* **Exercise details**:
Copy the lines below word for word, keeping their order, spelling, capitalization and punctuation unchanged.
━━━━━━
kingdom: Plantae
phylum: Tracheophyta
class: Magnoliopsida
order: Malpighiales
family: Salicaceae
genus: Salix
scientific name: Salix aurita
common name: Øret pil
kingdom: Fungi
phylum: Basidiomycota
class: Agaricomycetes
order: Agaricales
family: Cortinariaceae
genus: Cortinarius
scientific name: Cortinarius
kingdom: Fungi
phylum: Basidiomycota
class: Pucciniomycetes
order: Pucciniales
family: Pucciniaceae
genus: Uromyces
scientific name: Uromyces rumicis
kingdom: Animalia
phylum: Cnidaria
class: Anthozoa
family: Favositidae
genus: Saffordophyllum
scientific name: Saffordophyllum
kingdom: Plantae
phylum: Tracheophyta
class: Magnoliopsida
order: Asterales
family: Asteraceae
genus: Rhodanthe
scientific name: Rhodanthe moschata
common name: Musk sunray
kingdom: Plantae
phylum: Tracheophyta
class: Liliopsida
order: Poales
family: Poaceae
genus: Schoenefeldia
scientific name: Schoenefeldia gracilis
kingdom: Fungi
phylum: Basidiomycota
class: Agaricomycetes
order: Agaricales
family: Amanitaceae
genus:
━━━━━━
* **Result of the exercise**:
kingdom: Plantae
phylum: Tracheophyta
class: Magnoliopsida
order: Malpighiales
family: Salicaceae
genus: Salix
scientific name: Salix aurita
common name: Øret pil
kingdom: Fungi
phylum: Basidiomycota
class: Agaricomycetes
order: Agaricales
family: Cortinariaceae
genus: Cortinarius
scientific name: Cortinarius
kingdom: Fungi
phylum: Basidiomycota
class: Pucciniomycetes
order: Pucciniales
family: Pucciniaceae
genus: Uromyces
scientific name: Uromyces rumicis
kingdom: Animalia
phylum: Cnidaria
class: Anthozoa
family: Favositidae
genus: Saffordophyllum
scientific name: Saffordophyllum
kingdom: Plantae
phylum: Tracheophyta
class: Magnoliopsida
order: Asterales
family: Asteraceae
genus: Rhodanthe
scientific name: Rhodanthe moschata
common name: Musk sunray
kingdom: Plantae
phylum: Tracheophyta
class: Liliopsida
order: Poales
family: Poaceae
genus: Schoenefeldia
scientific name: Schoenefeldia gracilis
kingdom: Fungi
phylum: Basidiomycota
class: Agaricomycetes
order: Agaricales
family: Amanitaceae
genus:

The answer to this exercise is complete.